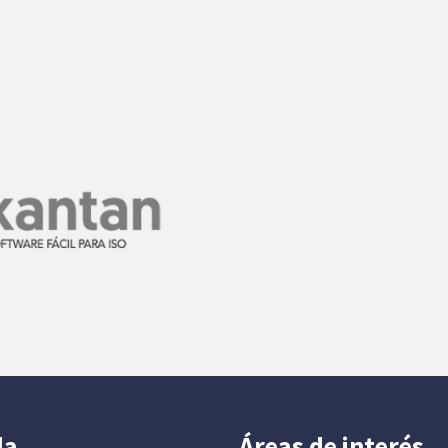
la
Áreas de interés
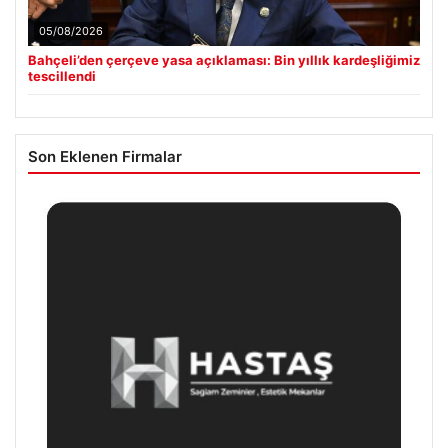
05/08/2026
Bahçeli’den çerçeve yasa açıklaması: Bin yıllık kardeşliğimiz
tescillendi
Son Eklenen Firmalar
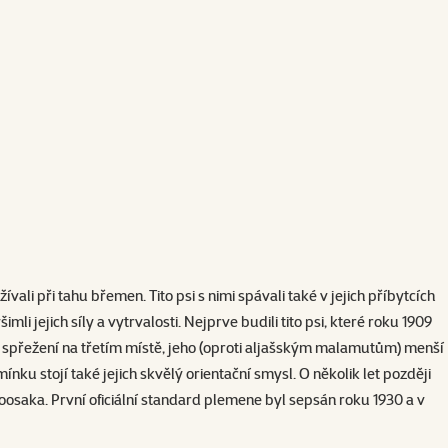
při tahu břemen. Tito psi s nimi spávali také v jejich příbytcích
i jejich síly a vytrvalosti. Nejprve budili tito psi, které roku 1909
 spřežení na třetím místě, jeho (oproti aljašským malamutům) menší
nku stojí také jejich skvělý orientační smysl. O několik let později
oosaka. První oficiální standard plemene byl sepsán roku 1930 a v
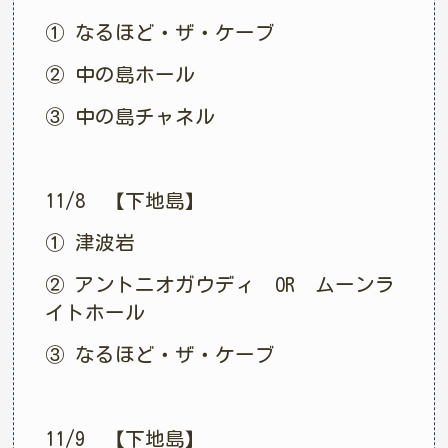
① なるほど・ザ・ケーブ
② 中の島ホール
③ 中の島チャネル
11/8 【下地島】
① 津波岩
② アントニオガウディ OR ムーンラ
イトホール
③ なるほど・ザ・ケーブ
11/9 【下地島】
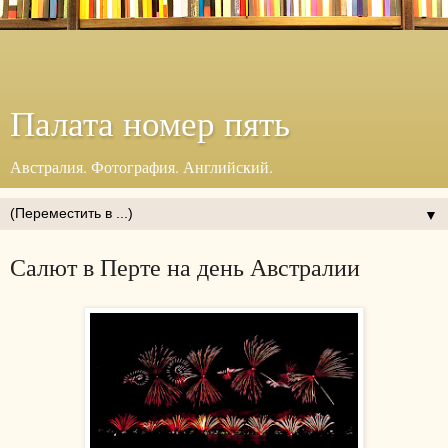
Палата номер пять
Австралия. Фотография. Английский.
▼
Салют в Перте на день Австралии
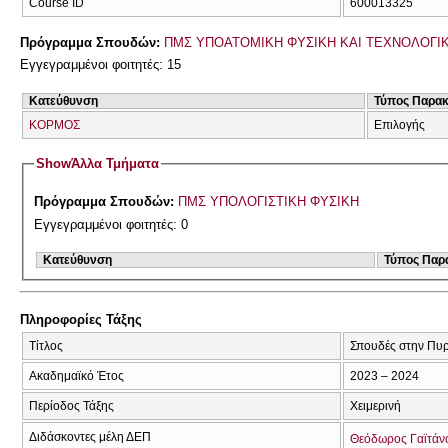
Course ID
600013325
Πρόγραμμα Σπουδών:
ΠΜΣ ΥΠΟΑΤΟΜΙΚΗ ΦΥΣΙΚΗ ΚΑΙ ΤΕΧΝΟΛΟΓΙ
Εγγεγραμμένοι φοιτητές: 15
Κατεύθυνση
Τύπος Παρα
ΚΟΡΜΟΣ
Επιλογής
Show
Άλλα Τμήματα
Πρόγραμμα Σπουδών:
ΠΜΣ ΥΠΟΛΟΓΙΣΤΙΚΗ ΦΥΣΙΚΗ
Εγγεγραμμένοι φοιτητές: 0
Κατεύθυνση
Τύπος Παρ
Πληροφορίες Τάξης
Τίτλος
Σπουδές στην Πυ
Ακαδημαϊκό Έτος
2023 – 2024
Περίοδος Τάξης
Χειμερινή
Διδάσκοντες μέλη ΔΕΠ
Θεόδωρος Γαϊτάν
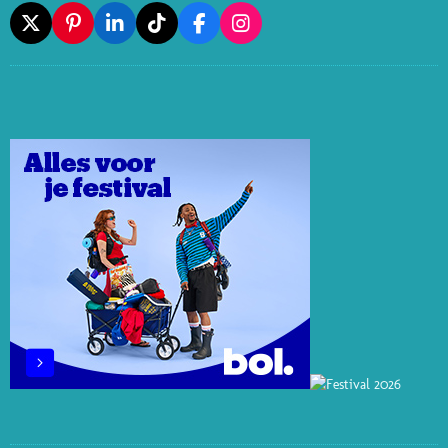
X
P
L
T
F
I
I
I
I
A
N
N
N
K
C
S
T
K
T
E
T
E
E
O
B
A
R
D
K
O
G
E
I
O
R
S
N
K
A
T
M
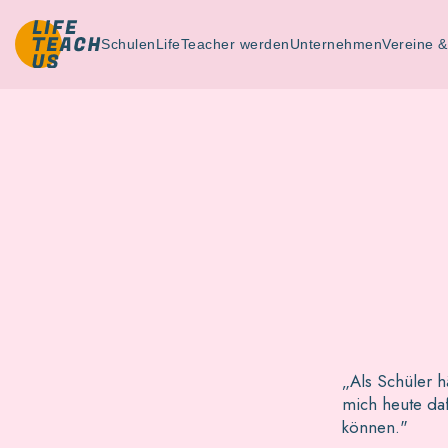
Schulen
LifeTeacher werden
Unternehmen
Vereine 
„Als Schüler h
mich heute daf
können."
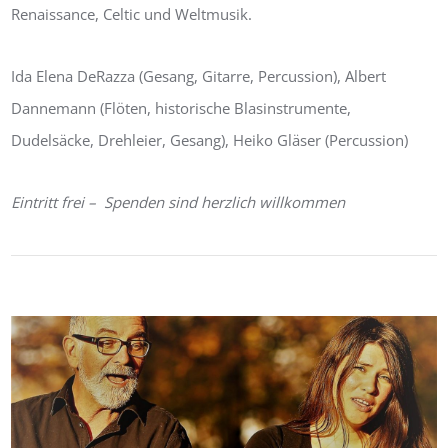
Renaissance, Celtic und Weltmusik.
Ida Elena DeRazza (Gesang, Gitarre, Percussion), Albert
Dannemann (Flöten, historische Blasinstrumente,
Dudelsäcke, Drehleier, Gesang), Heiko Gläser (Percussion)
Eintritt frei – Spenden sind herzlich willkommen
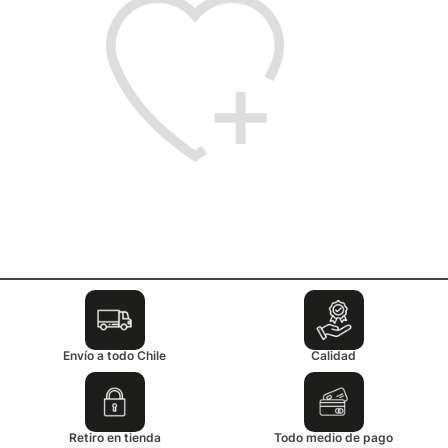
Envío a todo Chile
Calidad
Retiro en tienda
Todo medio de pago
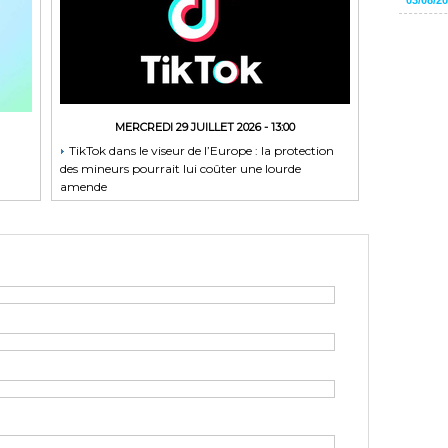
MERCREDI 29 JUILLET 2026 - 13:00
TikTok dans le viseur de l’Europe : la protection
des mineurs pourrait lui coûter une lourde
amende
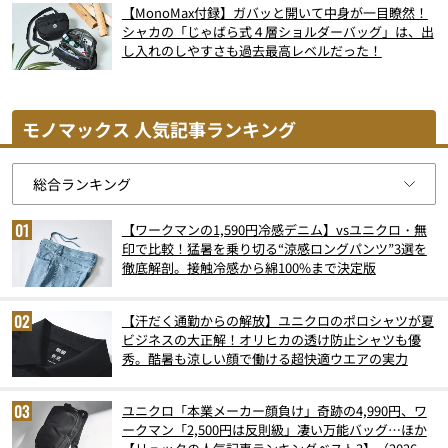
【MonoMax付録】ガバッと開いて中身が一目瞭然！
シャカの「じゃばら式４層ショルダーバッグ」は、出
し入れのしやすさも過去最高レベルだった！
モノマックス 人気記事ランキング
【ワークマンの1,590円冷感デニム】vsユニクロ・無
印で比較！猛暑を乗り切る“涼感ロングパンツ”3選を
徹底解剖。接触冷感から綿100%まで決定版
【汗だく通勤からの解放】ユニクロのポロシャツが夏
ビジネスの大正解！オリヒカの透け防止シャツも優
秀。酷暑も涼しい顔で働ける超快適ウエアの実力
ユニクロ「本業メーカー顔負け」奇跡の4,990円、ワ
ークマン「2,500円は反則級」凄い万能バッグ…ほか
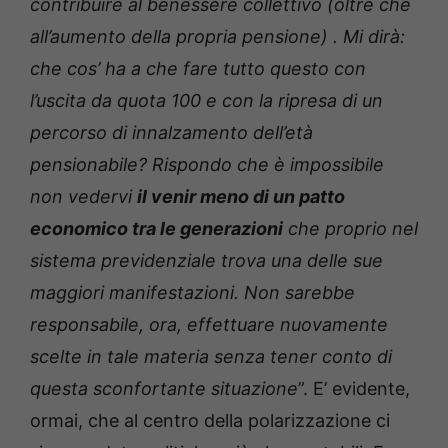
contribuire al benessere collettivo (oltre che
all’aumento della propria pensione) . Mi dirà:
che cos’ ha a che fare tutto questo con
l’uscita da quota 100 e con la ripresa di un
percorso di innalzamento dell’età
pensionabile? Rispondo che è impossibile
non vedervi
il venir meno di un patto
economico tra le generazioni
che proprio nel
sistema previdenziale trova una delle sue
maggiori manifestazioni. Non sarebbe
responsabile, ora, effettuare nuovamente
scelte in tale materia senza tener conto di
questa sconfortante situazione
”. E’ evidente,
ormai, che al centro della polarizzazione ci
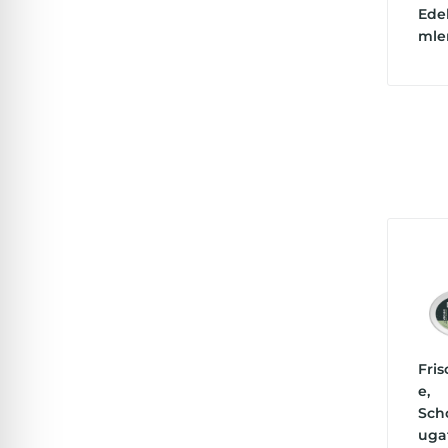
Ede
mle
Fri
e,
Sch
uga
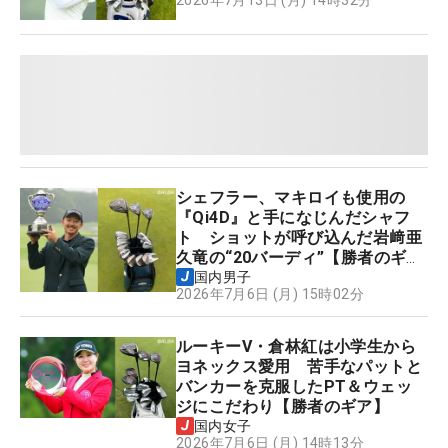
2026年7月13日 (月) 14時32分
シェフラー、マキロイも使用の
『Qi4D』と手になじんだシャフ
ト ショットが呼び込んだ岩﨑亜
久竜の“20バーディ”【勝者のギ
ア】
国内男子
2026年7月6日 (月) 15時02分
ルーキーV・倉林紅は小学生から
ヨネックス愛用 苦手なパットと
バンカーを克服したPT＆ウェッ
ジにこだわり【勝者のギア】
国内女子
2026年7月6日 (月) 14時13分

=== PROBLEM TO SOLVE ===
Starting at the line that has "MERCREDI 29 JUILLET 2026 - 13:00" and going through the last of the items, copy the lines again with "amende" swapped for "sanction" and nothing else changed. Leave the pictures out.

=== SOLUTION FOR THIS TASK ===
MERCREDI 29 JUILLET 2026 - 13:00
TikTok dans le viseur de l’Europe : la protection
des mineurs pourrait lui coûter une lourde
sanction
【MonoMax付録】ガバッと開いて中身が一目瞭然！
シャカの「じゃばら式４層ショルダーバッグ」は、出
し入れのしやすさも過去最高レベルだった！
モノマックス 人気記事ランキング
【ワークマンの1,590円冷感デニム】vsユニクロ・無
印で比較！猛暑を乗り切る“涼感ロングパンツ”3選を
徹底解剖。接触冷感から綿100%まで決定版
【汗だく通勤からの解放】ユニクロのポロシャツが夏
ビジネスの大正解！オリヒカの透け防止シャツも優
秀。酷暑も涼しい顔で働ける超快適ウエアの実力
ユニクロ「本業メーカー顔負け」奇跡の4,990円、ワ
ークマン「2,500円は反則級」凄い万能バッグ…ほか
contribuire al benessere collettivo (oltre che
all’aumento della propria pensione) . Mi dirà:
che cos’ ha a che fare tutto questo con
l’uscita da quota 100 e con la ripresa di un
percorso di innalzamento dell’età
pensionabile? Rispondo che è impossibile
non vedervi
il venir meno di un patto
economico tra le generazioni
che proprio nel
sistema previdenziale trova una delle sue
maggiori manifestazioni. Non sarebbe
responsabile, ora, effettuare nuovamente
scelte in tale materia senza tener conto di
questa sconfortante situazione
”. E’ evidente,
ormai, che al centro della polarizzazione ci
Ede
mle
Fri
e,
Sch
uga
2026年7月13日 (月) 14時32分
シェフラー、マキロイも使用の
『Qi4D』と手になじんだシャフ
ト ショットが呼び込んだ岩﨑亜
久竜の“20バーディ”【勝者のギ
ア】
国内男子
2026年7月6日 (月) 15時02分
ルーキーV・倉林紅は小学生から
ヨネックス愛用 苦手なパットと
バンカーを克服したPT＆ウェッ
ジにこだわり【勝者のギア】
国内女子
2026年7月6日 (月) 14時13分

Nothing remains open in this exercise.